Jayme Odgers - Artist

As an artistic-driven youth in the copper mining-rich, yet cultural wasteland of Butte, Montana, I’ve been a misfit never fitting neatly into any particular category. This early outlier status set me off on a life-long search for my authentic self, a seeker always pushing visual boundaries, wondering what if, forever restless, never settling down. Simply put, I see images in my mind that I need to make real by whatever means available to me. This seems to continually propel me forward.

The pre-digital, commercial work I did between 1962 and 1986 resisted categorization by typical commercial design standards. The work blurred the boundaries between graphic design, typography, photography, illustration and collage—I refer to them as blendos. The techniques I used to produce my work back then became the same techniques used today in the digital age of Photoshop

AWARDS AND COMMENDATIONS

Jayme Odgers is a painter and graphic designer. With a B.A. from Art Center College of Design in Pasadena, California, Jayme is the recipient of numerous awards including a Fulbright Scholarship to Switzerland and over one hundred awards of excellence in graphic design. He became Paul Rand’s assistant from 1964 to 1966. Odgers was also selected to create an official poster for the 1984 XXIIIrd Olympiad held in Los Angeles along with such distinguished artists as David Hockney, Robert Rauschenberg, Roy Lichtenstein, Jonathan Borfosky, and John Baldessari.

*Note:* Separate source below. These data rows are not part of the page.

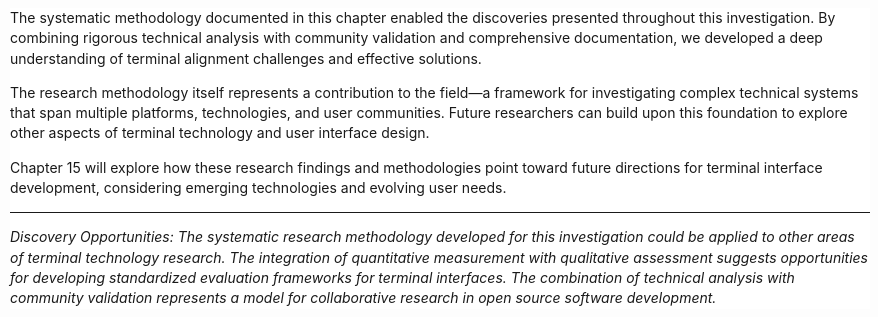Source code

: The systematic methodology documented in this chapter enabled the discoveries presented throughout this investigation. By combining rigorous technical analysis with community validation and comprehensive documentation, we developed a deep understanding of terminal alignment challenges and effective solutions.

The research methodology itself represents a contribution to the field—a framework for investigating complex technical systems that span multiple platforms, technologies, and user communities. Future researchers can build upon this foundation to explore other aspects of terminal technology and user interface design.

Chapter 15 will explore how these research findings and methodologies point toward future directions for terminal interface development, considering emerging technologies and evolving user needs.

---

*Discovery Opportunities: The systematic research methodology developed for this investigation could be applied to other areas of terminal technology research. The integration of quantitative measurement with qualitative assessment suggests opportunities for developing standardized evaluation frameworks for terminal interfaces. The combination of technical analysis with community validation represents a model for collaborative research in open source software development.*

His work has been exhibited at the Brooklyn Museum, The San Francisco Museum of Art, Arco Center for the Visual Arts, The Albright Knox Museum and the Montreal Museum of Fine Arts, with inclusion in the permanent collections of the The Victoria & Albert Museum, London, England, the Smithsonian’s Cooper-Hewitt Museum in New York City, The White House in Washington, D.C., and The Los Angeles County Museum of Art.

Numerous books and articles have included Odgers’ work, most significantly The 20th Century Poster. Design of the Avant Garde (Abbeville Press, New York), POSTMODERISM, Style and Subversion 1970–1990 at the Victoria & Albert Museum in London in 2102. His work is included in the latest Dictionary of Graphic Design and Designers by Thames & Hudson and Megg’s History of Graphic Design. His most recent inclusion is in Freehand, New Typography Sketch Books 2018 by Steven Heller and Lita Talarico.

In 1968, I realized my interest in commercial work was seriously waning, I was utterly exhausted from showing my work or even looking at it. I wasn’t sure why. The final straw came when I went to New York to get work. I stopped by Columbia Records to show my portfolio. The art director studied my work in silence then turned to me and said, “So you’re the one.” The one, I asked? 

“I look at portfolios all day long, I see so much work that looks like this sprinkled throughout the various portfolios, what’s different about your work is that every piece is absolutely consistent, I can easily see you're the one who’s responsible for this look. Your problem is I can hire 20 younger people right now who can do this work at half the price I’d have to pay you.” I knew at that moment my time in the commercial work was done, that was a death knell.

I was obligated to do a double page spread for the Pacific Wave exhibition catalog for the Fortuny Museum show. I just couldn’t show my work for the thousandth time so I decided to do my “Swan Song” for my commercial art practice, my final rebellious act.

 

I wrote a requiem to myself and illustrated it in the catalog:

“In a Universe of ups and downs

The Cosmic Mother tosses the seed (earth)

Into universal play

 

Primordial stone beginning

Pointing The Way

The flower of flowerings

 

Doorway of heaven

Doorway of light

The path of Freedom.

 

Good Fortune.”

 

In writing this requiem it became clear to me why I could no longer do commercial work, I was starved for my own freedom. The “Swan Song '' piece for Pacific Wave’s was my last commercial act, it’s clearly a transition piece to making my own personal work in the search for freedom. I realized I’d rather have less money and be free than have money and be caged. The price for freedom is high—but worth it to me. As of this writing that was thirty-five years ago, I’ve never looked back.